Mine Survivor Receives Oxygen Treatments

ByABC News via logo
January 6, 2006, 7:19 AM

Jan. 6, 2006 — -- Randal McCloy Jr., the sole survivor of the Sago Mine tragedy, remains unconscious and in a medical coma at Pittsburgh's Allegheny Hospital. He's in critical but stable condition.

McCloy has responded to his wife's voice, even squeezing her hand. But doctors fear he may have suffered brain damage from carbon monoxide poisoning even though his initial tests did not reveal the presence of the lethal gas.

Since yesterday, he has been receiving hyperbaric oxygen treatments, which flood the body with 20 times the normal concentration of oxygen. The hope is that it will flush the carbon monoxide from his brain and help his other damaged organs.

But his doctors admit it's a long shot. A recent study found little evidence that the treatment helped the brain to heal.

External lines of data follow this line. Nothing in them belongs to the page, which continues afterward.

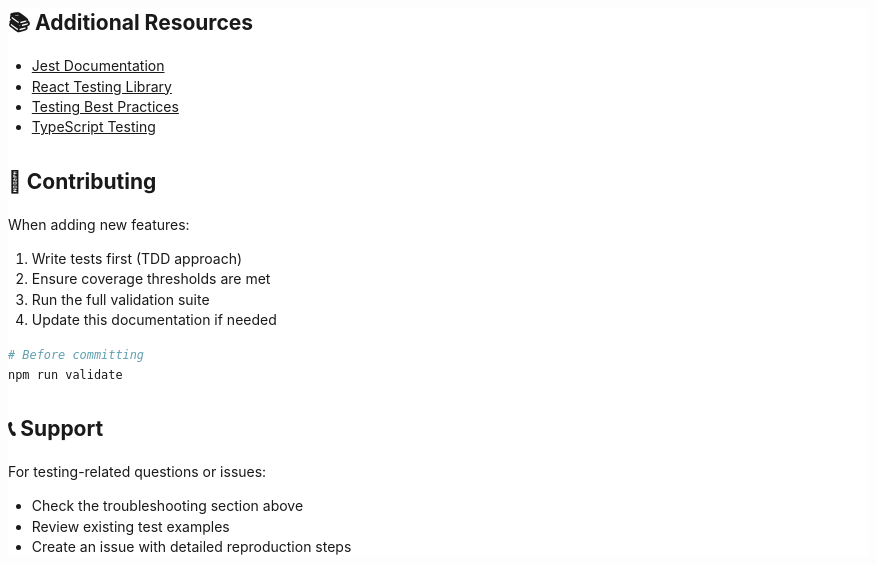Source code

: ## 📚 Additional Resources

- [Jest Documentation](https://jestjs.io/docs/getting-started)
- [React Testing Library](https://testing-library.com/docs/react-testing-library/intro/)
- [Testing Best Practices](https://kentcdodds.com/blog/common-mistakes-with-react-testing-library)
- [TypeScript Testing](https://kulshekhar.github.io/ts-jest/)

## 🤝 Contributing

When adding new features:
1. Write tests first (TDD approach)
2. Ensure coverage thresholds are met
3. Run the full validation suite
4. Update this documentation if needed

```bash
# Before committing
npm run validate
```

## 📞 Support

For testing-related questions or issues:
- Check the troubleshooting section above
- Review existing test examples
- Create an issue with detailed reproduction steps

And doctors warn that any improvement will take days or weeks.

His wife, Anna McCloy, and his mother, Tambra Flint, both said they saw him respond to their presence.

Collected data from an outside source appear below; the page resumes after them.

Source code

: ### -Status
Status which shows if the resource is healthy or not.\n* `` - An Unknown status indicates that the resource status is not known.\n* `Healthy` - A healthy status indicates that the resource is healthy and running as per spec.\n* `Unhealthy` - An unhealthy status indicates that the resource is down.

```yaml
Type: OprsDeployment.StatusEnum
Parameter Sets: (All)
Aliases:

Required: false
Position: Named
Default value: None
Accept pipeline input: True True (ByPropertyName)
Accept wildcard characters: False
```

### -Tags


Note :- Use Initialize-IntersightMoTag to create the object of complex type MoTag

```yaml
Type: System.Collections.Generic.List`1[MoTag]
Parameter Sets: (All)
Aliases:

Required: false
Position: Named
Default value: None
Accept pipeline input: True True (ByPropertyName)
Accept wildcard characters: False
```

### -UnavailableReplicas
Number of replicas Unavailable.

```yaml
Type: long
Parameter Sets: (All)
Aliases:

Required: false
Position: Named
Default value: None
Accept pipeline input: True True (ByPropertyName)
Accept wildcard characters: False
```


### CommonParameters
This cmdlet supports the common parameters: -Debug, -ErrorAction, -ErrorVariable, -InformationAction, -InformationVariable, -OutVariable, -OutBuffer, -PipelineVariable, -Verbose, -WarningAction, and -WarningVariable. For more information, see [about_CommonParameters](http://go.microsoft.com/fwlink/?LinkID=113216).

"I know he knows when I'm there because when I'm there he gets excited and he lifts his eyelids to try to look at me," McCloy said.

"When we discuss things with him like going fishing and hunting, he gets excited also," Flint said.

McCloy said she also saw a response when she brought their children into the room.

"He got excited," she said. "He knew those were his babies."

She said she explained her husband's condition to their 4-year-old son by telling him "that Daddy wasn't feeling well, that he had worked long hours, that he he was getting some rest."

There have been many theories as to how McCloy survived being trapped in the mine when the other 12 men did not. Some say it's because McCloy, 26, was the youngest. Others -- including his mother -- speculate that other miners gave him their oxygen masks.

"I have a feeling that they did," Flint said.

Gayle Conelly Manchin, the first lady of West Virginia, asked for prayers.

"I would just ask the world to continue to offer your prayers to Anna and her family and also to those 12 other families that are dealing with such grief right now," she said.

Flint explained how she was making it through this difficult time.

"Any little glimmer of hope we get just brightens our whole day," she said.